I am just putting the finishing touches on the results, we have a couple glitches to iron out first but all in all a decent turnout for nearly no notice and a new format and rules to swallow. We had around 120 entants with some high end score being shot. When I get the ok from the Prez I will post a link here


----------



## cdhunter (Feb 4, 2006)

*to the press my boy*

hey sean give the local sports editor a call and see if you guys can get them posted in the amateur stats section if they do it it' ll make every ones day.


----------



## Grey Eagle (May 23, 2002)

Well?????????


----------



## Guest (Jan 29, 2008)

Results sent to the Prez, 124 shooters will post a link whenI get the ok from him


----------



## H.M. Murdock (Nov 13, 2005)

Sean McKenty said:


> Results sent to the Prez, 124 shooters will post a link whenI get the ok from him


So how does that break down. 24 archers and you and Princess shooting 50 catagotires trying to beat me


----------



## #1 Hogger (Aug 17, 2005)

you know Matty this is all going to come back and haunt you this summer on the golf course when Sean and I are walking up to the green and waiting for you to get out of the ruff:mg:


----------



## Guest (Jan 30, 2008)

Results are up on the OAA web site https://www.oaa-archery.on.ca/index.php?option=com_results&id=1&Itemid=149
congrats to all who participated in this first tournament


----------



## Xslayer (Feb 10, 2003)

Just wanted to say thanks to Sean, the OAA and all those involved for setting this up and running the first IFAA round for the rest of us.

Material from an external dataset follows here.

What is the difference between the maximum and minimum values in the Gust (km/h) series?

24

I know how much work it can be coordinating something like this.

Thanks a ton Sean!

Bruce


----------



## pintojk (Jan 31, 2003)

*well said .....*



Xslayer said:


> Just wanted to say thanks to Sean, the OAA and all those involved for setting this up and running the first IFAA round for the rest of us.
> 
> I know how much work it can be coordinating something like this.
> 
> ...


unfortunately I couldn't participate like I had hoped, looks like I missed a great event. 

Thanks Sean for all your hard work on this, it's truly appreciated :smile:


----------



## daryl niekamp (Dec 7, 2006)

*Thanks..*

Hey Sean that's a big thanks from me to..:


----------



## Guest (Jan 30, 2008)

one more club to come in so they will change abit


----------